Dataset entries

━━━━━━━━━━

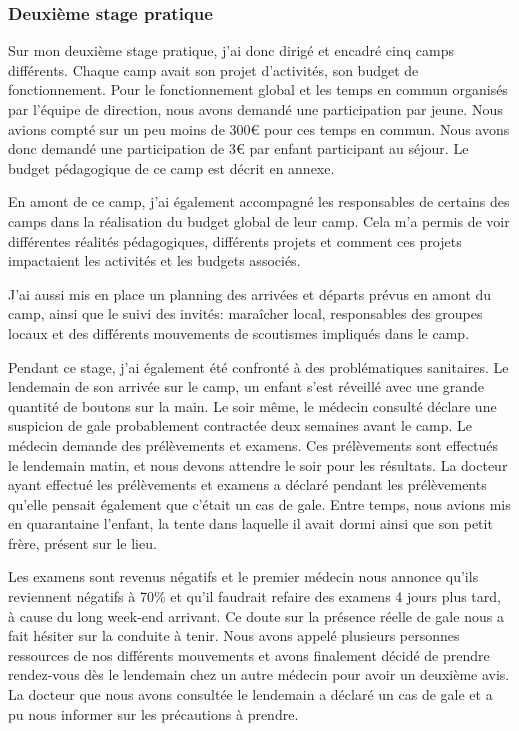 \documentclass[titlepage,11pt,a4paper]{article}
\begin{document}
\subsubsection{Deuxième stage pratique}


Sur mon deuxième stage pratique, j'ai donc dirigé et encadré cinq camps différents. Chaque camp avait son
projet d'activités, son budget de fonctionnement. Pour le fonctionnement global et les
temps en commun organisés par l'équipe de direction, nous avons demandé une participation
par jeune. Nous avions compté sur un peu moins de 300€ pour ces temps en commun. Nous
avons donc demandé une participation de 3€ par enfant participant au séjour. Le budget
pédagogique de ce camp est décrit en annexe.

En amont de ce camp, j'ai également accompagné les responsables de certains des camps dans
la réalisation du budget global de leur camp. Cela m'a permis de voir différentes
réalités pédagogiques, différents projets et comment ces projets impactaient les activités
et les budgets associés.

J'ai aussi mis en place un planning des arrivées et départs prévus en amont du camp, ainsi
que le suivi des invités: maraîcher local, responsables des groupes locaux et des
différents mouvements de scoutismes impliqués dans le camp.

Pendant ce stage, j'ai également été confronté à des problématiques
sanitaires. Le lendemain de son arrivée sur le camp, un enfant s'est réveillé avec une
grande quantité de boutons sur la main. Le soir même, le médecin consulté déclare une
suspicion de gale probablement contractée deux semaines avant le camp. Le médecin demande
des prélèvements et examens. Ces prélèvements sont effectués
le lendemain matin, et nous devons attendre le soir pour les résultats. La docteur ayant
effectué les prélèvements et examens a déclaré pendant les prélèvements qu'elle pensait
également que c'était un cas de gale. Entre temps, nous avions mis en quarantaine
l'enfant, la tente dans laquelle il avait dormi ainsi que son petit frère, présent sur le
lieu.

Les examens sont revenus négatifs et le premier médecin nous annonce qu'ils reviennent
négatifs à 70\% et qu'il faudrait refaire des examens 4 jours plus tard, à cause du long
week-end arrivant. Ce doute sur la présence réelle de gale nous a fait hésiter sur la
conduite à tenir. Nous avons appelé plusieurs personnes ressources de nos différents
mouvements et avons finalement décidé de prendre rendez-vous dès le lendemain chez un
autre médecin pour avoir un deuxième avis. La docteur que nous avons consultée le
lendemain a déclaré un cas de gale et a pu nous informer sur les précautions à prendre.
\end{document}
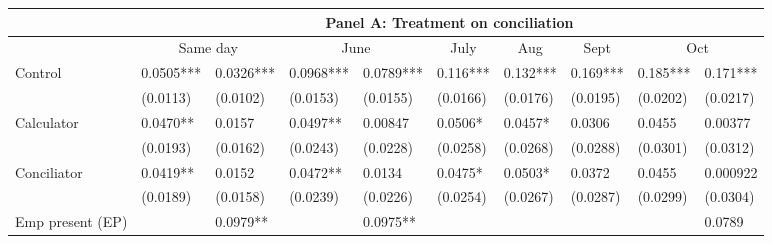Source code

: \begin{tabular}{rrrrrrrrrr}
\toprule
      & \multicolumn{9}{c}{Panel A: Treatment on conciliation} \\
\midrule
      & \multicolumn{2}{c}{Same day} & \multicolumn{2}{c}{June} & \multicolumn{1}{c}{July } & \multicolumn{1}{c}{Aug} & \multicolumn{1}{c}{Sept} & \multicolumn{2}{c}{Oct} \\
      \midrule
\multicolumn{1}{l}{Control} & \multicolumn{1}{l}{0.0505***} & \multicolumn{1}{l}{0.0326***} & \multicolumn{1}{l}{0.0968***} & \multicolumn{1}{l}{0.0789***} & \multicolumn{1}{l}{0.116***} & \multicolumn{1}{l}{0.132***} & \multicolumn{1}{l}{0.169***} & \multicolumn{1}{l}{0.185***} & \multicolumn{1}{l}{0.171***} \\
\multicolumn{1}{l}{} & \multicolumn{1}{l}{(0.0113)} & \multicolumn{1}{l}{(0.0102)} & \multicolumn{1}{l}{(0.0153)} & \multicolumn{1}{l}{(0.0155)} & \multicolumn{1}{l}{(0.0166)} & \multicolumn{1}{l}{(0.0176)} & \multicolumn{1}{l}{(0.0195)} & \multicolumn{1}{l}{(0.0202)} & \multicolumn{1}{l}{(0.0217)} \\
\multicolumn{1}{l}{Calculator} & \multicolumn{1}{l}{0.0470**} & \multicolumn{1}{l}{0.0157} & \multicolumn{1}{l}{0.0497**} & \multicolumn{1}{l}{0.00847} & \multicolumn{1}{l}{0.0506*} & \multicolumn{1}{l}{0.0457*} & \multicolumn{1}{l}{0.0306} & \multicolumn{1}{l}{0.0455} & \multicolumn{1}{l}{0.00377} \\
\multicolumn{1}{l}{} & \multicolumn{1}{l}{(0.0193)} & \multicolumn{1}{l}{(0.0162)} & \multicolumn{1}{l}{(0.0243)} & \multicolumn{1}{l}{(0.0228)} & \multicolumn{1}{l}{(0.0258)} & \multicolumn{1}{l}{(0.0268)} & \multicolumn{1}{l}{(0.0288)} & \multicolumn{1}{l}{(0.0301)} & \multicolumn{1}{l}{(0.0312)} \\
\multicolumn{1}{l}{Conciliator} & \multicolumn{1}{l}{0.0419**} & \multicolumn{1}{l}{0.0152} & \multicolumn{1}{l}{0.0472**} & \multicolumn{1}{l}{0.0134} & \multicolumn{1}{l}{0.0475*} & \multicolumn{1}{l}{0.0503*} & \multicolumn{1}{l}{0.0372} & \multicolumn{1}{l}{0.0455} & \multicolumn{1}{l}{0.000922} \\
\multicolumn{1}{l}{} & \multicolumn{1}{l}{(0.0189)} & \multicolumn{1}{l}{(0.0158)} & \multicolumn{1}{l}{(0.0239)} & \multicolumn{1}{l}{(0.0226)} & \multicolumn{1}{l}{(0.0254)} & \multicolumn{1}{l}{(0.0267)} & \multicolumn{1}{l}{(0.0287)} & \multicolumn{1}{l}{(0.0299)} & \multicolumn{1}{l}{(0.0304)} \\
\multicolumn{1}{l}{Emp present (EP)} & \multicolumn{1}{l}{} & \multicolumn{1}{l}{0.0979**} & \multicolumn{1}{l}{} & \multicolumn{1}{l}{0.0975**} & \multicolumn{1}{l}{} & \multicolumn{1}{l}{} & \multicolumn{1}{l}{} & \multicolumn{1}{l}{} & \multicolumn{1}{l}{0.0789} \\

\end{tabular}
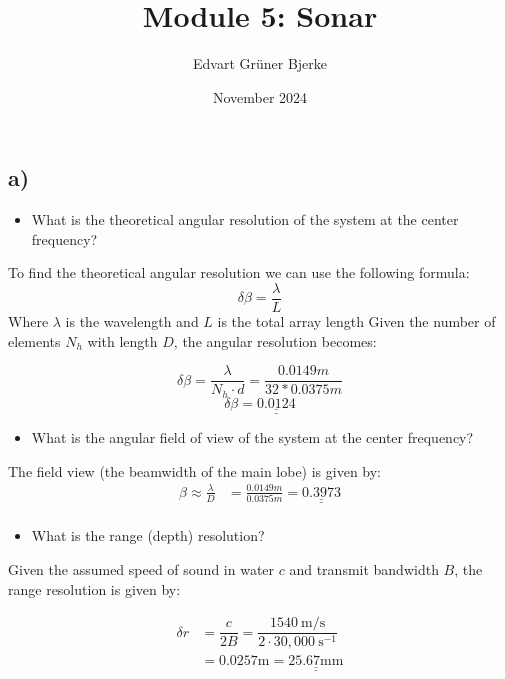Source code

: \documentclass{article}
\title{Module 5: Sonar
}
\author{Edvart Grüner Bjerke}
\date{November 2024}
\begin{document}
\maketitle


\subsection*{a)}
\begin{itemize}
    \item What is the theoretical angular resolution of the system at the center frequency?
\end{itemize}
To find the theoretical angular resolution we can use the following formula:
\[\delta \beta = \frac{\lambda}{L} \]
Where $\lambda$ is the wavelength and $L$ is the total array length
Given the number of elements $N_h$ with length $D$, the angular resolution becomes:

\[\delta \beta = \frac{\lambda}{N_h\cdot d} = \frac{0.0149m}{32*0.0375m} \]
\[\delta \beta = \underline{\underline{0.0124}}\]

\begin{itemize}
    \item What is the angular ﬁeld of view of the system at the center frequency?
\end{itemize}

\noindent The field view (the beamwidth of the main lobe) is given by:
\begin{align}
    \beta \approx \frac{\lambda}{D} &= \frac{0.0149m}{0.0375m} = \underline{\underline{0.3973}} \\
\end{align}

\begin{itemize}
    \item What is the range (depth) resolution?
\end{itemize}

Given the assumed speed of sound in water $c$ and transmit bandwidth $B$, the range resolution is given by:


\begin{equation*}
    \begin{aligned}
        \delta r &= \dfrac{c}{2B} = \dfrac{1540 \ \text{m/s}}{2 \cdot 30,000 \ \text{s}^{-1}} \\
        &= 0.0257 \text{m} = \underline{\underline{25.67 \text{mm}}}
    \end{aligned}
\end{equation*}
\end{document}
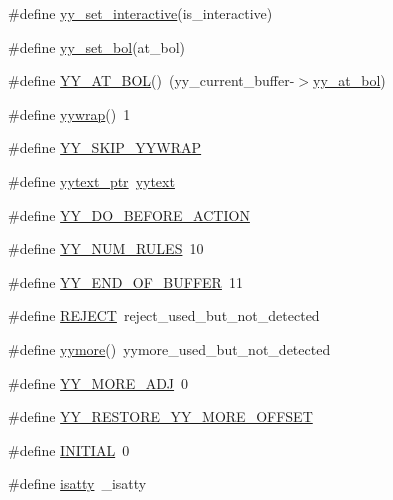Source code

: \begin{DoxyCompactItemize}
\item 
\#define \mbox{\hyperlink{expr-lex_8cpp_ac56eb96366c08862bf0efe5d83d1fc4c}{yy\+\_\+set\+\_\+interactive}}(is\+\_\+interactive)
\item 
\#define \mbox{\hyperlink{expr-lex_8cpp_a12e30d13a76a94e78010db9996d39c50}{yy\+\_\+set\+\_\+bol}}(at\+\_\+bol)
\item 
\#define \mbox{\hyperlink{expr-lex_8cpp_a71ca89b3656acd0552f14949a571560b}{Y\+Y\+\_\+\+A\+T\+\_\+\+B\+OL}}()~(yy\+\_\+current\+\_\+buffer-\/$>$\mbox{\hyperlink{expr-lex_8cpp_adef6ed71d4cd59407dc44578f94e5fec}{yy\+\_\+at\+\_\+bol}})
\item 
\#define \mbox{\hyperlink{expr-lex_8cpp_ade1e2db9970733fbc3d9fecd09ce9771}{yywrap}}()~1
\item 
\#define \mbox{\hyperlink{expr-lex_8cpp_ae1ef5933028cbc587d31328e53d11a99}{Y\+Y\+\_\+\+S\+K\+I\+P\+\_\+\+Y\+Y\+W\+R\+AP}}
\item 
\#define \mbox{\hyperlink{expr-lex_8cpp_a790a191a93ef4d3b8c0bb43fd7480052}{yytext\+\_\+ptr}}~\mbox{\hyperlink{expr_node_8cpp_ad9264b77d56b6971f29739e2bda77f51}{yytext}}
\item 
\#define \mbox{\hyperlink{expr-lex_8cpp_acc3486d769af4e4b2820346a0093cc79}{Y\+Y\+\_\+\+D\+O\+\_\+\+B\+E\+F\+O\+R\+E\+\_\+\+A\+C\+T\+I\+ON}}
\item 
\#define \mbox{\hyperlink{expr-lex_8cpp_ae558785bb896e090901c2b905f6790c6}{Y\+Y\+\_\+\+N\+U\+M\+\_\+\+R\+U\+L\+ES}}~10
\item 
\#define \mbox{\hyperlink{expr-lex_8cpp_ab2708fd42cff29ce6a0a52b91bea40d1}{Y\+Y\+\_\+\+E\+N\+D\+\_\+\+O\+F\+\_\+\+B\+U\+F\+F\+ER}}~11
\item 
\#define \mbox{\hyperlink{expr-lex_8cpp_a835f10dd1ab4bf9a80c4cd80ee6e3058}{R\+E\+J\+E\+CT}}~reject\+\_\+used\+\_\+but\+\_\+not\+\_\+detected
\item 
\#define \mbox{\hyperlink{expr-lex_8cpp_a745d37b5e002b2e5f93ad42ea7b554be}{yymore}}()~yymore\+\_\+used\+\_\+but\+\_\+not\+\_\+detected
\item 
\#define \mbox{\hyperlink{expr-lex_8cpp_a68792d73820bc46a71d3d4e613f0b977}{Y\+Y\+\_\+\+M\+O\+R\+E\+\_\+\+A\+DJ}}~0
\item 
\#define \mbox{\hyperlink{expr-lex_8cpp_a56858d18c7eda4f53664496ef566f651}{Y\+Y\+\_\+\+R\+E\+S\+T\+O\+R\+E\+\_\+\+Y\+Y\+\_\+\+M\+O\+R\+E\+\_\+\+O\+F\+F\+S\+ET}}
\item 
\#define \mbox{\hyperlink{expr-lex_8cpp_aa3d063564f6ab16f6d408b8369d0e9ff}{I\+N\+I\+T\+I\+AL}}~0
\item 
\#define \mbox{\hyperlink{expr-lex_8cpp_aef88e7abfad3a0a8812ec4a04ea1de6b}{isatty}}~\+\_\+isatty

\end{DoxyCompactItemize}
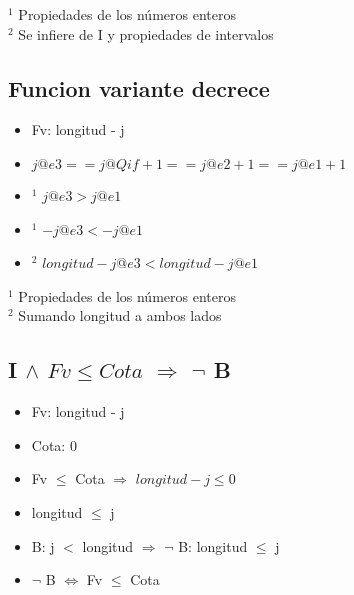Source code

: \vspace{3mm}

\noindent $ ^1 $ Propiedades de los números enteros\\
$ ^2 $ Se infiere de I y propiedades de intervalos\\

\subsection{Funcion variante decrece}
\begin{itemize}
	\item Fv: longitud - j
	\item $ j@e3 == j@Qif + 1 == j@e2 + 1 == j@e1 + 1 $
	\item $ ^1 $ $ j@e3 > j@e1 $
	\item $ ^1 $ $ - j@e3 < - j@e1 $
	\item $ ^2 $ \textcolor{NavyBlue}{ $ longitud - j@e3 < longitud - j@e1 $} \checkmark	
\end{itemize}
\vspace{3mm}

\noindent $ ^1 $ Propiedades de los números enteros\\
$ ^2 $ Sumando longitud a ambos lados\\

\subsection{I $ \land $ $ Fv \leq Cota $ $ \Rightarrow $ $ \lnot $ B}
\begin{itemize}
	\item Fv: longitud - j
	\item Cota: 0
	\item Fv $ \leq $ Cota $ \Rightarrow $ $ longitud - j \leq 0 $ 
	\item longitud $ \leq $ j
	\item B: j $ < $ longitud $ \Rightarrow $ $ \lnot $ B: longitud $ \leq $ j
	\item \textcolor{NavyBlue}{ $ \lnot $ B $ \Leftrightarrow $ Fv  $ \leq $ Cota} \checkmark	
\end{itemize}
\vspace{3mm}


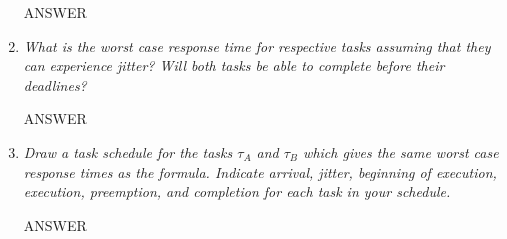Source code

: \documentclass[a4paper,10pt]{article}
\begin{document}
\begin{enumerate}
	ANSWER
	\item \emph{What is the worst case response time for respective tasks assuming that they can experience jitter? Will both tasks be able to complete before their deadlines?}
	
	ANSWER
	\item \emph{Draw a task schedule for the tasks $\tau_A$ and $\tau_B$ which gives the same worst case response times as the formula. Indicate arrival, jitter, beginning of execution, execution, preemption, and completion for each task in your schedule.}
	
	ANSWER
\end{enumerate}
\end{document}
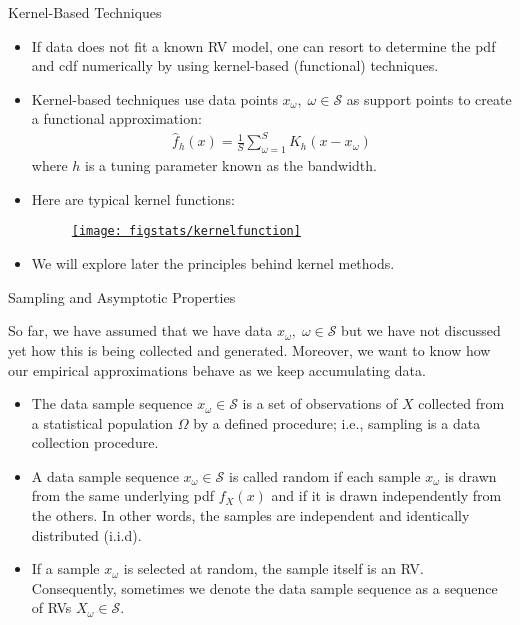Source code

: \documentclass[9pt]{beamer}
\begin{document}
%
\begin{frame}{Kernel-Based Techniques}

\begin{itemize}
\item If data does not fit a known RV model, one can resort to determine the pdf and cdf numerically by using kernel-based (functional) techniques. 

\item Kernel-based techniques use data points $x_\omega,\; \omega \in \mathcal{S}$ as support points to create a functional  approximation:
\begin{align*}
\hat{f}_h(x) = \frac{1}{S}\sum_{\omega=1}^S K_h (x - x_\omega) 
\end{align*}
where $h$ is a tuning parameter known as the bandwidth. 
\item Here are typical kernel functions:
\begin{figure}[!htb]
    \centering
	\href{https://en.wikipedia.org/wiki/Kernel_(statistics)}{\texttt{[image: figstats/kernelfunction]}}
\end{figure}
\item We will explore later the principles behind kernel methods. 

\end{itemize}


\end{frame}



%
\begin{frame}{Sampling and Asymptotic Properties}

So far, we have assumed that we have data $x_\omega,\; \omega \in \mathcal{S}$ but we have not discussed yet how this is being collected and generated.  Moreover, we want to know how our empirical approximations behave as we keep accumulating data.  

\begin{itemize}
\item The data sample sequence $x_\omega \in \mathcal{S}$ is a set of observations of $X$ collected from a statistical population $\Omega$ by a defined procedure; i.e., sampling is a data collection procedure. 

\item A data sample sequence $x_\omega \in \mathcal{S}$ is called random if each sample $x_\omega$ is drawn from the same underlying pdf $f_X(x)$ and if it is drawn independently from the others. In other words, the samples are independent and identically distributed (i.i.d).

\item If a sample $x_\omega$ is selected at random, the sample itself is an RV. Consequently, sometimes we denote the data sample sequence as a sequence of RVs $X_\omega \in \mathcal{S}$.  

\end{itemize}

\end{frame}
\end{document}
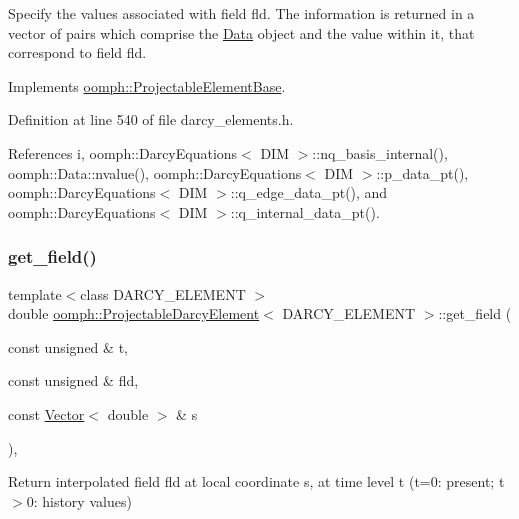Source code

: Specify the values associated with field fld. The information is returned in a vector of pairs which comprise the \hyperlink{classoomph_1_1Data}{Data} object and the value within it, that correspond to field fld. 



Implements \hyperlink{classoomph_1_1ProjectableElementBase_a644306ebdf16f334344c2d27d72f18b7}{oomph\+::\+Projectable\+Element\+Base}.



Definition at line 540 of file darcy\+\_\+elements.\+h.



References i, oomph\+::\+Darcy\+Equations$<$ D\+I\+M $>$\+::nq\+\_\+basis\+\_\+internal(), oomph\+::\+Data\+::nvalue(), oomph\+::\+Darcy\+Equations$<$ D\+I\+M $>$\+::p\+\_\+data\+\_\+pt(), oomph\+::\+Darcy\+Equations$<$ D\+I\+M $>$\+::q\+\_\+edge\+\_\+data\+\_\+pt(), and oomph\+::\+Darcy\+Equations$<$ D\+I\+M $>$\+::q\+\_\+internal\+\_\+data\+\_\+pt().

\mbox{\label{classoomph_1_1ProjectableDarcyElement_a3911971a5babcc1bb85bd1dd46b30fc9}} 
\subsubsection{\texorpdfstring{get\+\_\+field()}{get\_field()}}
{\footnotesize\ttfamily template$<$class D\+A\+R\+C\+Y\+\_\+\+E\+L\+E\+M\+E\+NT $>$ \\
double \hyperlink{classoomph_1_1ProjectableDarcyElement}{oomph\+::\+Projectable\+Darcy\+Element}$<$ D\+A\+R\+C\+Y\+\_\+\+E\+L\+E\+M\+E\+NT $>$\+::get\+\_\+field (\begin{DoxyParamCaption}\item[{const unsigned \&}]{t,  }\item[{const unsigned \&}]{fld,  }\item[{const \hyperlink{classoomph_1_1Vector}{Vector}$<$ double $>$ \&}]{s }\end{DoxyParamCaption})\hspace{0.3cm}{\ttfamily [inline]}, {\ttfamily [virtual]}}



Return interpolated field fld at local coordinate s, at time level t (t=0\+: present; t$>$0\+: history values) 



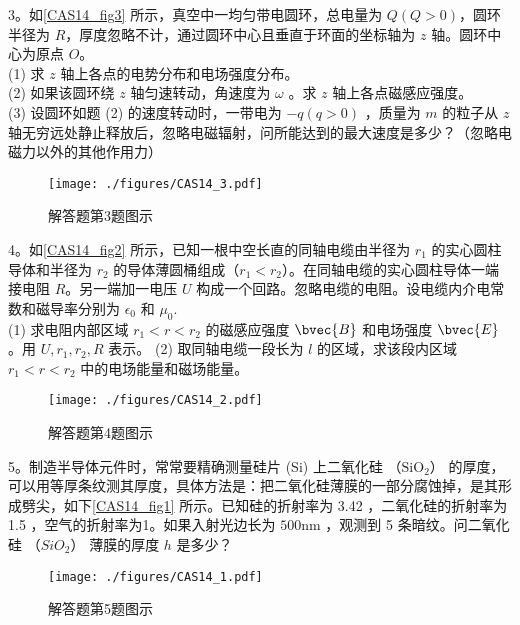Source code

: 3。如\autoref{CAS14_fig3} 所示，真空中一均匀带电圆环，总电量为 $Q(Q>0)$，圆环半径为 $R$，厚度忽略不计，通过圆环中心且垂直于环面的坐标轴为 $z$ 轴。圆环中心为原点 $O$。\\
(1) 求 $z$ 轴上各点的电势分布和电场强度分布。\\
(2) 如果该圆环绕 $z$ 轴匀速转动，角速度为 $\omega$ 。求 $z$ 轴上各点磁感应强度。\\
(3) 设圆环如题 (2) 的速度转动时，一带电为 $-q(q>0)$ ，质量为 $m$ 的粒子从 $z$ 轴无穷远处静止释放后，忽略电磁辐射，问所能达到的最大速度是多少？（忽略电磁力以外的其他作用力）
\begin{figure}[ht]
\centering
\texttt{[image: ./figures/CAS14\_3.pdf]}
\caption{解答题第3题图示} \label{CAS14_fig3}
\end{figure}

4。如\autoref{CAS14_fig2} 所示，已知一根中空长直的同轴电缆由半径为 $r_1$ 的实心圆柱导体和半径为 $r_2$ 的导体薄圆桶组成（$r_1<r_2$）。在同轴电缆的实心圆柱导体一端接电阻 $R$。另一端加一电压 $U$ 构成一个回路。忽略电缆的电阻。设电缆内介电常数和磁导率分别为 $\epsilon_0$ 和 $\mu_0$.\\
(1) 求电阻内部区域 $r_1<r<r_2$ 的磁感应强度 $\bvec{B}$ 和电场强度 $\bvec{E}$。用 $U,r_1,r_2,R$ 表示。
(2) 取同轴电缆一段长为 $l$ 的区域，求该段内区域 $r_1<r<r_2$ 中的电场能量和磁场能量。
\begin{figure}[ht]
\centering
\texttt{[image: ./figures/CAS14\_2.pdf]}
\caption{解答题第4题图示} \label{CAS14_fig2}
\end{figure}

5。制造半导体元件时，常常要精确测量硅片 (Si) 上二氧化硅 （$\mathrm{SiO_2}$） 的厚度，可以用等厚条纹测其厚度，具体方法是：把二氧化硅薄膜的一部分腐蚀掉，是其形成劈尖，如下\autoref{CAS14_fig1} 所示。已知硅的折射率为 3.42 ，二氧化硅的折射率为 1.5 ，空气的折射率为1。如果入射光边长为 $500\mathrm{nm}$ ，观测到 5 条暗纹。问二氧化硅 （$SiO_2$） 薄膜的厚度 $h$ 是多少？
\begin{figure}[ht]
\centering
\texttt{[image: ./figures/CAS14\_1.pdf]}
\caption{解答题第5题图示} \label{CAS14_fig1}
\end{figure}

━━━━━━━━━━

→ **Work order**
What are the lines above that hold the string "label"? Copy them.

→ **Completed task**
\mbox{\label{classoomph_1_1ProjectableDarcyElement_a3911971a5babcc1bb85bd1dd46b30fc9}} 
\caption{解答题第3题图示} \label{CAS14_fig3}
\caption{解答题第4题图示} \label{CAS14_fig2}
\caption{解答题第5题图示} \label{CAS14_fig1}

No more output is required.